Texte source
——————————

Article rédigé par dirigeant.fr, le journal en ligne des entrepreneurs édité par notre partenaire le CJD.
Qui êtes-vous, Stéphanie Goujon ?
Je suis une entrepreneure, depuis longtemps engagée en faveur du développement durable. J’ai besoin de faire, de me sentir utile. Après des études à HEC, j’ai d’abord rejoint une agence de communication dans laquelle j’ai travaillé sur de grands comptes. Puis je me suis reconvertie dans l’entrepreneuriat social, où j’ai participé au lancement de l’Agence du Don en Nature, qui fait l’équivalent de la banque alimentaire dans le non alimentaire. Mix entre Steve Jobs et Mère Thérèsa, l’entrepreneuriat social conjugue outils du privé et mission d’intérêt général. Estimant qu’après un certain temps (10 ans !) les organisations et les dirigeants ont besoin de renouveau, j’ai quitté l’Agence du Don en Nature pour une nouvelle aventure, celle du French Impact. Il s’agit d’une initiative gouvernementale lancée en 2018 par le Haut-commissariat à l’ESS et l’innovation sociale, structurée aujourd’hui en association, qui fédère l’écosystème de l’innovation sociale et environnementale en France. Notre rôle consiste à mettre en œuvre sur le terrain la vision du French Impact, en structurant des programmes concrets : « Une vision sans exécution n’est qu’une hallucination » disait Edison. J’ai également un mandat au Conseil Economique Social et Environnemental, et siège à ce titre au Conseil d’Administration des Jeux Olympiques et paralympiques de Paris 2024.

——————————

Jeu de données

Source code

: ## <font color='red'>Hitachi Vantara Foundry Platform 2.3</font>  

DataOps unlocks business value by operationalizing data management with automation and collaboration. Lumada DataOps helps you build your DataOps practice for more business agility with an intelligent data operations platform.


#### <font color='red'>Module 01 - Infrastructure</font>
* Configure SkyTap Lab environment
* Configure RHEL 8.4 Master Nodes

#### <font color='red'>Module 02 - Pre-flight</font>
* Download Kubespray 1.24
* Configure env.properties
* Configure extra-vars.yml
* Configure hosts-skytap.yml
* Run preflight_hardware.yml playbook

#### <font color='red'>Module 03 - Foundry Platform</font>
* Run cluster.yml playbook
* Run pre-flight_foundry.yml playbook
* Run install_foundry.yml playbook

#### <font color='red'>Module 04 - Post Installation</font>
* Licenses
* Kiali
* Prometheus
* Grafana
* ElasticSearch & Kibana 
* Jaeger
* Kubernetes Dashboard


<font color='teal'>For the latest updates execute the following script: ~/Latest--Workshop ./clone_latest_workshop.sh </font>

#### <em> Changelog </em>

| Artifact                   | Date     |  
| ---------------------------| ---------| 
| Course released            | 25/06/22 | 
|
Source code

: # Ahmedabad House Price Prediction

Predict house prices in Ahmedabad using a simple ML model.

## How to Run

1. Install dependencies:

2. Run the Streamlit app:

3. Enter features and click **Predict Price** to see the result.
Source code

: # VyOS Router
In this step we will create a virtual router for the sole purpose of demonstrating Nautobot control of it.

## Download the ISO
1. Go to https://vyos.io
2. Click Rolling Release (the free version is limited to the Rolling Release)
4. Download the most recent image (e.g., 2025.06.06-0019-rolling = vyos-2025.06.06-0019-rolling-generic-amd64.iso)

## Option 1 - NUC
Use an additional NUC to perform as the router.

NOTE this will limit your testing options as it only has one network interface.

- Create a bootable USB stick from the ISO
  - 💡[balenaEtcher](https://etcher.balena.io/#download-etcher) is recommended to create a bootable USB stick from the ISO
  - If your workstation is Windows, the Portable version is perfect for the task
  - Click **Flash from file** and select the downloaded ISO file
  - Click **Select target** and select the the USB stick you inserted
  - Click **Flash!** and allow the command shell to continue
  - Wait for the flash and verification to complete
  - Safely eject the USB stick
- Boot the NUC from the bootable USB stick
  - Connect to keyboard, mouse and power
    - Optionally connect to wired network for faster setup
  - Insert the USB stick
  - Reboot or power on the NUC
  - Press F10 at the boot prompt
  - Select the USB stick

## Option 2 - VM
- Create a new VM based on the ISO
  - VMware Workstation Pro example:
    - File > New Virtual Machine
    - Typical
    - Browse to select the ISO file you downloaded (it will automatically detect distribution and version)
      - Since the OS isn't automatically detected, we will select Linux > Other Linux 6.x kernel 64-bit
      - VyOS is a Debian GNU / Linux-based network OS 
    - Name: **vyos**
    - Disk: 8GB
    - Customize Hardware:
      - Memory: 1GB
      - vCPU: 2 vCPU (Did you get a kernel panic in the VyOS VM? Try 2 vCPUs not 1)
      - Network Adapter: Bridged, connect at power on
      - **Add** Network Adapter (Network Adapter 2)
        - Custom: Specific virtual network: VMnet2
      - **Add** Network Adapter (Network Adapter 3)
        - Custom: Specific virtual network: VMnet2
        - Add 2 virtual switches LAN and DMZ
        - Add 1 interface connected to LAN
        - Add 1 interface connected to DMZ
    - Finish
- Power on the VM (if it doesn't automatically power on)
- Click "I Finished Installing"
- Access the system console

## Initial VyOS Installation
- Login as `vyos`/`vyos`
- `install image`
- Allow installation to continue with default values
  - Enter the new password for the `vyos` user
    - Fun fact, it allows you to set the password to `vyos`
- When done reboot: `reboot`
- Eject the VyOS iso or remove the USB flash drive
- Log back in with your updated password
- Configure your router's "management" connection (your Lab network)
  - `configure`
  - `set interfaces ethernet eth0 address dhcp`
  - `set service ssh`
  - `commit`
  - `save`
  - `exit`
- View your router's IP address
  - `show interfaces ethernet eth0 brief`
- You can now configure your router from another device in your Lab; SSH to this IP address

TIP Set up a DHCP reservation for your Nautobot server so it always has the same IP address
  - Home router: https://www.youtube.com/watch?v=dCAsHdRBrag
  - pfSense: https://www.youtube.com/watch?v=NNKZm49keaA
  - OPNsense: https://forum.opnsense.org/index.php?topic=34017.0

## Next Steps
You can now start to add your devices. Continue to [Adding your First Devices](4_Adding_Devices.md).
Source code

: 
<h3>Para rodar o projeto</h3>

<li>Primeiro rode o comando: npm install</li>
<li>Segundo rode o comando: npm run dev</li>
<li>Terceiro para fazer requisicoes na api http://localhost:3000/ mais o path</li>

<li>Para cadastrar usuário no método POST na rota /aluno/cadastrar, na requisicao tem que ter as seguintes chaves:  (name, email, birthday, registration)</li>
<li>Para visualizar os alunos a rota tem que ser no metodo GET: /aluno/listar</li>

——————————

Mise en pratique
(a) Répondez à ces questions sur l'entretien avec Stéphanie Goujon :
(i) Dans quelle école Stéphanie Goujon a-t-elle fait ses études ?
(ii) En quelle année le French Impact a-t-il été lancé, et par quel organisme ?
(iii) Au conseil d'administration de quelle organisation siège-t-elle au titre de son mandat au Conseil Economique Social et Environnemental ?
(b) Poursuivez l'entretien avec Stéphanie Goujon à partir de sa dernière phrase.
Les enregistrements n'ont aucun lien avec l'entretien avec Stéphanie Goujon.

Corrigés
(a)
(i) À HEC.
(ii) En 2018, par le Haut-commissariat à l'ESS et l'innovation sociale.
(iii) Au Conseil d'Administration des Jeux Olympiques et paralympiques de Paris 2024.

(b)
Du privé à l’économie sociale et solidaire, quelles sont les raisons de cette transition qui peut surprendre ?
La bascule a été la naissance de ma fille en 2007. J’ai développé une sensibilité accrue aux questions environnementales. Et je suis très cartésienne. Face au constat de départ de l’Agence du Don en Nature, j’ai éprouvé le besoin d’apporter des solutions. Comment une société peut-elle être à la fois traversée d’un côté par une logique économique qui consiste à se débarrasser d’une quantité colossale de produits neufs parce qu’ils sont passés de mode et de l’autre par une augmentation de personnes dans le besoin ? C’était absurde et un gâchis environnemental. J’ai souhaité apporter une solution en créant une plateforme logistique collectant et redistribuant ces invendus aux plus démunis. Moins de gaspillage, plus de partage. J’ai pris conscience que nous pouvions entreprendre autrement en répondant aux enjeux sociaux et environnementaux qui s’imposent à nous.
Le French Impact a pour objectif de valoriser l’innovation sociale et environnementale (ISE). En quoi cette innovation consiste-t-elle au juste ?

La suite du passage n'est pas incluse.